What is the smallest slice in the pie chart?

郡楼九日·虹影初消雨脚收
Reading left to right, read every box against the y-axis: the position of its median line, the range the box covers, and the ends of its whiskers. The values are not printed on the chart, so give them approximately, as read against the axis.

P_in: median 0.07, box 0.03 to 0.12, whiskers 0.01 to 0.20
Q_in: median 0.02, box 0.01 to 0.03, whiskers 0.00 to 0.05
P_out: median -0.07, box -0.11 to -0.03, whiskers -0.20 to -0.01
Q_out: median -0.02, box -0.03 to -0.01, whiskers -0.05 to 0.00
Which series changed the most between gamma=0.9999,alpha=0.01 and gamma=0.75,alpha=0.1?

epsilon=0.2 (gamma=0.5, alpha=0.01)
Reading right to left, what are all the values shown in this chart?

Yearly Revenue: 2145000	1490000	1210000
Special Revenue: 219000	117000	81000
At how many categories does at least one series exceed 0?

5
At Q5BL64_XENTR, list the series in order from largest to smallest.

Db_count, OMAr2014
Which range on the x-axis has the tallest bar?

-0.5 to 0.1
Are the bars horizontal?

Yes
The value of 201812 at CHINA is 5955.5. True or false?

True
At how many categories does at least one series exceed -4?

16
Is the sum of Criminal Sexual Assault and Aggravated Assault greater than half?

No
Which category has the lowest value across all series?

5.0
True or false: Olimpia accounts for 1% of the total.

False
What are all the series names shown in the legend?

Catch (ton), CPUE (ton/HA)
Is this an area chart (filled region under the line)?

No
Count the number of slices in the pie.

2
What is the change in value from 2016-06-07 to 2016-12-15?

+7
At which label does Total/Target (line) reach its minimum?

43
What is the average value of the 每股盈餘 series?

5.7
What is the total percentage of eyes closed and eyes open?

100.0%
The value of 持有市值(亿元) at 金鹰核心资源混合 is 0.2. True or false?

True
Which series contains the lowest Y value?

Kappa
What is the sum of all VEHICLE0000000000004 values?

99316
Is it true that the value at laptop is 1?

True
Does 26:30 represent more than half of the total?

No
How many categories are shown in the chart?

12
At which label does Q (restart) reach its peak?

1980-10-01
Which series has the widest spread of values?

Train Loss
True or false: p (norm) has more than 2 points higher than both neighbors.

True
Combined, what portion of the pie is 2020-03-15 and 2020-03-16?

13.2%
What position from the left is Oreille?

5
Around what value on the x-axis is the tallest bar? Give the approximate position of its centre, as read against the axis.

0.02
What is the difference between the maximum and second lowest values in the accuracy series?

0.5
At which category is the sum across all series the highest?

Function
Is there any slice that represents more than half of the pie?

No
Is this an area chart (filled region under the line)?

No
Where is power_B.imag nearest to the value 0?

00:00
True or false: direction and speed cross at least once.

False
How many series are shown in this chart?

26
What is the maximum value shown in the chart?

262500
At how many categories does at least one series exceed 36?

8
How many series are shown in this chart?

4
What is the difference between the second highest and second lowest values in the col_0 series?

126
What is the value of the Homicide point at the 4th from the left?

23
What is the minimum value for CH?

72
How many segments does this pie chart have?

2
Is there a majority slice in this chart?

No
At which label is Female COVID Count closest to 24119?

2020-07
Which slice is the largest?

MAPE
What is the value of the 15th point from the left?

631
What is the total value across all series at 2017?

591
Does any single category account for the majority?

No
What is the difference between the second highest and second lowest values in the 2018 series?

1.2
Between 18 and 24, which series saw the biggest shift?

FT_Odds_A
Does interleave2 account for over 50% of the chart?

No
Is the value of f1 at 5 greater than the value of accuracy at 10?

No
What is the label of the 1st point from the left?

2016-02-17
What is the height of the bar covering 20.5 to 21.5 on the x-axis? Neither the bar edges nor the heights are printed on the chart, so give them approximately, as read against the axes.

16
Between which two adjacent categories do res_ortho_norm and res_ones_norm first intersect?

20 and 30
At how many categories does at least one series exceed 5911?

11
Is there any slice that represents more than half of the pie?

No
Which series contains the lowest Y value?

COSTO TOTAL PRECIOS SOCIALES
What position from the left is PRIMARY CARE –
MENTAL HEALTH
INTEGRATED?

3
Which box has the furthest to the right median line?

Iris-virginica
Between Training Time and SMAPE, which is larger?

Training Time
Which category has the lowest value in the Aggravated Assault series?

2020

__WHAT YOU NEED TO DO__
Rename "Revenue" to "Income" in the listing from its first line through the line containing "At how many categories does at least one series exceed 0?", and reproduce those lines with no other change.

__SOLUTION TO THIS EXERCISE__
What is the smallest slice in the pie chart?

郡楼九日·虹影初消雨脚收
Reading left to right, read every box against the y-axis: the position of its median line, the range the box covers, and the ends of its whiskers. The values are not printed on the chart, so give them approximately, as read against the axis.

P_in: median 0.07, box 0.03 to 0.12, whiskers 0.01 to 0.20
Q_in: median 0.02, box 0.01 to 0.03, whiskers 0.00 to 0.05
P_out: median -0.07, box -0.11 to -0.03, whiskers -0.20 to -0.01
Q_out: median -0.02, box -0.03 to -0.01, whiskers -0.05 to 0.00
Which series changed the most between gamma=0.9999,alpha=0.01 and gamma=0.75,alpha=0.1?

epsilon=0.2 (gamma=0.5, alpha=0.01)
Reading right to left, what are all the values shown in this chart?

Yearly Income: 2145000	1490000	1210000
Special Income: 219000	117000	81000
At how many categories does at least one series exceed 0?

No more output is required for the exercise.